La Argentina vuelve a posicionarse como un destino atractivo para las inversiones internacionales, impulsada por el desarrollo del shale y, en particular, por la expansión de Vaca Muerta.
“En un escenario global donde los mercados emergentes recuperan protagonismo, el país aparece nuevamente en el radar de fondos, empresas y bancos que buscan oportunidades en sectores estratégicos”, afirmó Guillermo Malm Green, partner del estudio de abogados Brons & Salas.
Distintas voces del ámbito empresarial y legal coinciden en que el nuevo contexto económico y regulatorio comenzó a mejorar la percepción externa. En ese marco, la energía se consolida como el principal motor de atracción de capital, acompañado por minería, agronegocios y economía del conocimiento.

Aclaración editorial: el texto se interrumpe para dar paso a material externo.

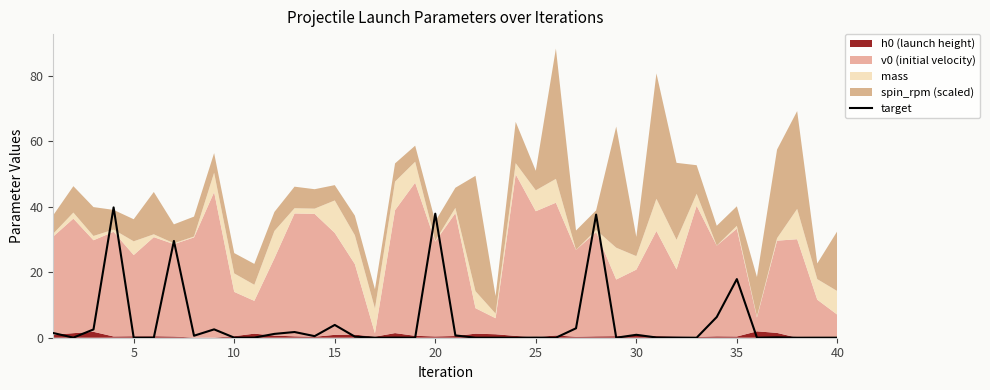

True or false: target has a value of 3.9 at 15.

True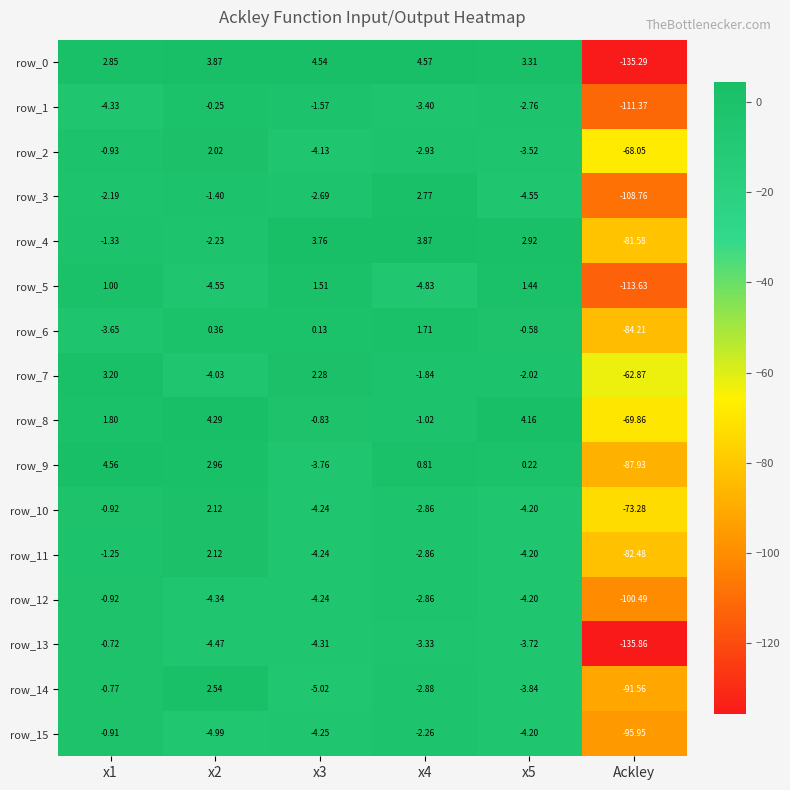

Where is row_9 nearest to the value -41?

x3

En opinión del experto, el renovado interés quedó en evidencia durante la Argentina Week, realizada en Nueva York, donde se congregaron inversores internacionales, ejecutivos de multinacionales y referentes del sector privado. Allí se analizaron oportunidades concretas de desembarco, así como también los desafíos pendientes en materia de regulación y competitividad.
Según surge de ese encuentro, la Argentina ofrece ventajas comparativas relevantes: abundancia de recursos naturales, capacidad de producción a gran escala y potencial para convertirse en proveedor confiable en un contexto geopolítico demandante de energía y alimentos. En particular, el desarrollo del shale abre la puerta a un salto exportador que reconfigura las expectativas de largo plazo.
El interés inversor no se limita al sector energético. También se detecta una creciente atención sobre la minería —especialmente en exploración—, el real estate, donde los precios aún resultan competitivos frente a la región, y la industria farmacéutica, apalancada por nuevos acuerdos internacionales. A esto se suman sectores como la pesca y los servicios basados en el conocimiento, que comienzan a ganar protagonismo.
“En este contexto, la consolidación de reglas de juego estables y la continuidad de las reformas aparecen como condiciones clave para transformar el interés en inversiones concretas. Con recursos disponibles y sin los riesgos asociados a conflictos bélicos o desastres naturales, el país enfrenta una ventana de oportunidad para reposicionarse como un actor relevante en el escenario global”, dijo Guillermo Malm Green.
Y concluyó: “El impulso de Vaca Muerta, en ese esquema, no solo explica el cambio en la balanza energética, sino que actúa como catalizador de una narrativa más amplia: la de una Argentina que busca volver a ser competitiva para el capital internacional”.